(Saved data entries)
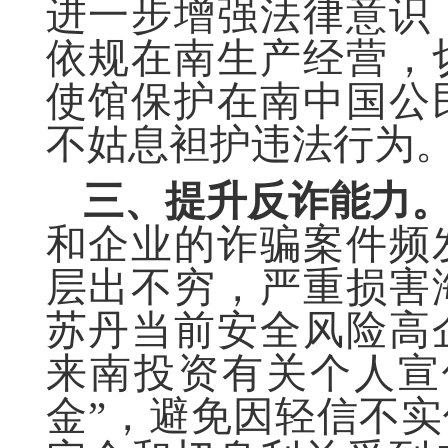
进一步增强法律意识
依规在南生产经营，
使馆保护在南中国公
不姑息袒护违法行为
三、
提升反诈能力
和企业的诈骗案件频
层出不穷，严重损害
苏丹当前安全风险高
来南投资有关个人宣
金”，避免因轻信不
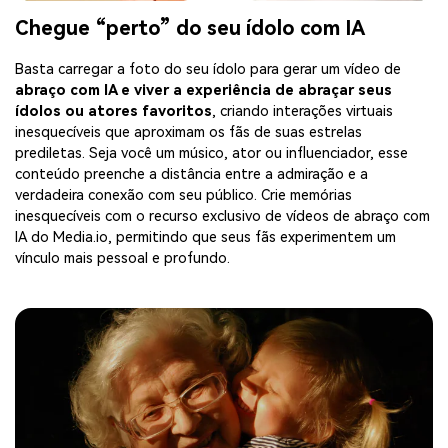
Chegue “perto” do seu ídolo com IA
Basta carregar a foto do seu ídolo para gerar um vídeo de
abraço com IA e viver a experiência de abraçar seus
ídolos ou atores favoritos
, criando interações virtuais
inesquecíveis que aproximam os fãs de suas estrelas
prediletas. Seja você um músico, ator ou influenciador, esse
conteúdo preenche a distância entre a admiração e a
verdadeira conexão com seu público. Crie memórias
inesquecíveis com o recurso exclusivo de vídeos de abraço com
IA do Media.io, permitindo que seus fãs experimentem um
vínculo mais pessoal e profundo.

*Your assignment*. Give again, please, precisely the lines that begin the records and run through the line with "inesquecíveis que aproximam" in it, keeping both end lines and dropping any pictures.

*Your solution*.
进一步增强法律意识
依规在南生产经营，
使馆保护在南中国公
不姑息袒护违法行为
三、
提升反诈能力
和企业的诈骗案件频
层出不穷，严重损害
苏丹当前安全风险高
来南投资有关个人宣
金”，避免因轻信不
Chegue “perto” do seu ídolo com IA
Basta carregar a foto do seu ídolo para gerar um vídeo de
abraço com IA e viver a experiência de abraçar seus
ídolos ou atores favoritos
, criando interações virtuais
inesquecíveis que aproximam os fãs de suas estrelas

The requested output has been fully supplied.